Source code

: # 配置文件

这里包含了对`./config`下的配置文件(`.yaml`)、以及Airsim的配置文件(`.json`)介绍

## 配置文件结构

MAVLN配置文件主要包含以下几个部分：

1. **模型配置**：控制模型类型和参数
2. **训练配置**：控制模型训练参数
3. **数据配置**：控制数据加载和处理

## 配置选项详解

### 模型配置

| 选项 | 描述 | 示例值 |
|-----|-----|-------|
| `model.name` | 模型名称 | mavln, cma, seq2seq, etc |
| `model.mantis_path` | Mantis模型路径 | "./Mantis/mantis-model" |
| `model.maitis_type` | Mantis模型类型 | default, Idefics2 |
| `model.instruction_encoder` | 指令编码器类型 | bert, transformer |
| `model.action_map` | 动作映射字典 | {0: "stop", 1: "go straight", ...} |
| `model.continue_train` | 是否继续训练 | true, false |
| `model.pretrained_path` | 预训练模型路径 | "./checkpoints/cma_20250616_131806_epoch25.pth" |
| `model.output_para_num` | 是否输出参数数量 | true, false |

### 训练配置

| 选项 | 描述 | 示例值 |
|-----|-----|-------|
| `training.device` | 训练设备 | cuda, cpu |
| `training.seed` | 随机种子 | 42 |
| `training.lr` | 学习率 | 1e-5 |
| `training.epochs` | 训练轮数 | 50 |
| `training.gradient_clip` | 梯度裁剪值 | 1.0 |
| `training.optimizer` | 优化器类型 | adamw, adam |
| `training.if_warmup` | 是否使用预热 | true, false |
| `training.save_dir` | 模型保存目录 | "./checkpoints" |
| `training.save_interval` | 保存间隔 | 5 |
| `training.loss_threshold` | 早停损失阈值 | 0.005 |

______

→ Aim of the exercise:
Could you retype all of the entries exactly, leaving none out?

→ The answer:
Source code

: # 配置文件

这里包含了对`./config`下的配置文件(`.yaml`)、以及Airsim的配置文件(`.json`)介绍

## 配置文件结构

MAVLN配置文件主要包含以下几个部分：

1. **模型配置**：控制模型类型和参数
2. **训练配置**：控制模型训练参数
3. **数据配置**：控制数据加载和处理

## 配置选项详解

### 模型配置

| 选项 | 描述 | 示例值 |
|-----|-----|-------|
| `model.name` | 模型名称 | mavln, cma, seq2seq, etc |
| `model.mantis_path` | Mantis模型路径 | "./Mantis/mantis-model" |
| `model.maitis_type` | Mantis模型类型 | default, Idefics2 |
| `model.instruction_encoder` | 指令编码器类型 | bert, transformer |
| `model.action_map` | 动作映射字典 | {0: "stop", 1: "go straight", ...} |
| `model.continue_train` | 是否继续训练 | true, false |
| `model.pretrained_path` | 预训练模型路径 | "./checkpoints/cma_20250616_131806_epoch25.pth" |
| `model.output_para_num` | 是否输出参数数量 | true, false |

### 训练配置

| 选项 | 描述 | 示例值 |
|-----|-----|-------|
| `training.device` | 训练设备 | cuda, cpu |
| `training.seed` | 随机种子 | 42 |
| `training.lr` | 学习率 | 1e-5 |
| `training.epochs` | 训练轮数 | 50 |
| `training.gradient_clip` | 梯度裁剪值 | 1.0 |
| `training.optimizer` | 优化器类型 | adamw, adam |
| `training.if_warmup` | 是否使用预热 | true, false |
| `training.save_dir` | 模型保存目录 | "./checkpoints" |
| `training.save_interval` | 保存间隔 | 5 |
| `training.loss_threshold` | 早停损失阈值 | 0.005 |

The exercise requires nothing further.